I'm not talking about obvious examples like the BBS wheels that come on 337. Who makes regular OEM wheels like Montreal, Long Beach, Tocatta, etc. for VW?


----------



## rs4-380 (Dec 12, 2000)

*Re: Who makes OEM wheels for VW? (rossi46)*

there isn't one single manufacturer
montreal I's were made by ronal


----------



## maximus_manx (Jul 16, 2001)

*Re: Who makes OEM wheels for VW? (rs4-380)*

BBS, Votex & Speedline also made OE wheels for VW.


----------



## ASurroca (Sep 3, 2001)

*Re: Who makes OEM wheels for VW? (maximus_manx)*

I've got the Take Five rims on my car (look mostly like the GTI's rims).
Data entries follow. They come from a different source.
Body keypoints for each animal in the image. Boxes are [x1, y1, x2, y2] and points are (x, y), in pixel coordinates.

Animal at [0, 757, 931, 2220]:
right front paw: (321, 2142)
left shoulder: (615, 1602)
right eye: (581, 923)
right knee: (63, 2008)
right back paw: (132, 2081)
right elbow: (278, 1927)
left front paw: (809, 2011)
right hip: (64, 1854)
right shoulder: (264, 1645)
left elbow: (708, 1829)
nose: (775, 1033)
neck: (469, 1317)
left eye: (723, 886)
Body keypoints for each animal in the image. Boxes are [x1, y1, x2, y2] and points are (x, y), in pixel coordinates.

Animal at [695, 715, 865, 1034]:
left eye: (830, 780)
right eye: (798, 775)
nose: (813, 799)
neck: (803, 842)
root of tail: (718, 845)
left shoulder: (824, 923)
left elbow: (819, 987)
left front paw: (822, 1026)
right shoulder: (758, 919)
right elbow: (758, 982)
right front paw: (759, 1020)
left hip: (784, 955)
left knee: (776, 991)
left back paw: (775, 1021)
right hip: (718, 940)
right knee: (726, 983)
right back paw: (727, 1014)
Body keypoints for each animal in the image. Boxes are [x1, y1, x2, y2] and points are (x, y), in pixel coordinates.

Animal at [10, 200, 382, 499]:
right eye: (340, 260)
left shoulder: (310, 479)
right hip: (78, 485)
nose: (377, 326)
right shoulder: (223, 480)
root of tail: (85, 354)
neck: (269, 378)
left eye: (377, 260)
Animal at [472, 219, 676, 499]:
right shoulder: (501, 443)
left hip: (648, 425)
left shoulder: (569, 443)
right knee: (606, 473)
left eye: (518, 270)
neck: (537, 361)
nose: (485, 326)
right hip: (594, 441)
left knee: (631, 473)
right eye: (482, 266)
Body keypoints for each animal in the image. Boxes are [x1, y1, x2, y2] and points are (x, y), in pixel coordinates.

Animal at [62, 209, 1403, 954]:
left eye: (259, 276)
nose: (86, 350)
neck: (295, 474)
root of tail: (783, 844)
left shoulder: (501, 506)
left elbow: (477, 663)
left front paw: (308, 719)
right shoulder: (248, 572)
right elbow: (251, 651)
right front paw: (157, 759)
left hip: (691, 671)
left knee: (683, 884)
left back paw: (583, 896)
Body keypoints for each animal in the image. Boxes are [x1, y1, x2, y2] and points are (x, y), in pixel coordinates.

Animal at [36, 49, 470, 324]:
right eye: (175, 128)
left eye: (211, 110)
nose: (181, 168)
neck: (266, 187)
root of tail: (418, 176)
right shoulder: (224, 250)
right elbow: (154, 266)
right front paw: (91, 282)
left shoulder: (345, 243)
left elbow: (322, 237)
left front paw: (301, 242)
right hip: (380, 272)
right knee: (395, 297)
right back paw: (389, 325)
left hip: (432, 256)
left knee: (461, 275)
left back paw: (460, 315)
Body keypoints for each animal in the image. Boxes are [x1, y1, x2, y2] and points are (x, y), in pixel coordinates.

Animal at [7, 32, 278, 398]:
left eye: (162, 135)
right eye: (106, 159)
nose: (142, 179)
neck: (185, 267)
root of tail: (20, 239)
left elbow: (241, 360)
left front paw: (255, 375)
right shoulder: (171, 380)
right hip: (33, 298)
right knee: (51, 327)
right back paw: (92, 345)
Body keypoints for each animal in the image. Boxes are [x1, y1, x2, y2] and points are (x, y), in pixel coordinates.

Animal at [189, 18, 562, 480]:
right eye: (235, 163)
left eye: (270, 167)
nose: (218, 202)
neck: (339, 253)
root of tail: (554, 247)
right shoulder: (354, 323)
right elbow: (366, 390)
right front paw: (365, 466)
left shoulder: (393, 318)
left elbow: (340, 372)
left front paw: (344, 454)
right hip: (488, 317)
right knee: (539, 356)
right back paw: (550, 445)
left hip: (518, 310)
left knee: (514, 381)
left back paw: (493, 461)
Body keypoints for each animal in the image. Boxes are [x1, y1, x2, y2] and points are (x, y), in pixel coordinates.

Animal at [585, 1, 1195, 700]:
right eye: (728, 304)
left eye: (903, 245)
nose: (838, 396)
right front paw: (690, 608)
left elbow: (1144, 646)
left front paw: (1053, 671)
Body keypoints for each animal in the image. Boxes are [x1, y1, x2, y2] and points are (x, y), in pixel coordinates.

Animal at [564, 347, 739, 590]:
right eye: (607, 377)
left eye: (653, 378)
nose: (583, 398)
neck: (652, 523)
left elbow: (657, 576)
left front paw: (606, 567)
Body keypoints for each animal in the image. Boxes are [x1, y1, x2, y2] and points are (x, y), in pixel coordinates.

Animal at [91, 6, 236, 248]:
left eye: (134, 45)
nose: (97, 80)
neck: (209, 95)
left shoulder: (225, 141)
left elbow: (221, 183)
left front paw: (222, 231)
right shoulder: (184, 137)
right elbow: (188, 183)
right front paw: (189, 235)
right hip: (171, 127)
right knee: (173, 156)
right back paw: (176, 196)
Anybody know which of their OE suppliers makes this one? Off the top of my head, I'd guess Votex...


----------



## Jouko Haapanen (Apr 30, 2001)

*Re: Who makes OEM wheels for VW? (ASurroca)*

Votex does not make any wheels on their own. I've encountered BBS, Speedline, Ronal, Cromodora, Fuchs, Rial and probably some other makes too in my 20+ years of playing with VW original and VW/Votex accessory alloys.


----------



## ASurroca (Sep 3, 2001)

*Re: Who makes OEM wheels for VW? (Jouko Haapanen)*

Ah, I didn't know that. Thanks


----------



## clarkma5 (Mar 2, 2002)

*Re: Who makes OEM wheels for VW? (ASurroca)*

Borbet makes some Porsche OEs...if that helps...but it doesn't


----------



## candywhitepassat (Jan 14, 2001)

*Re: Who makes OEM wheels for VW? (rossi46)*

Zender makes some of VW's OEM wheels.


----------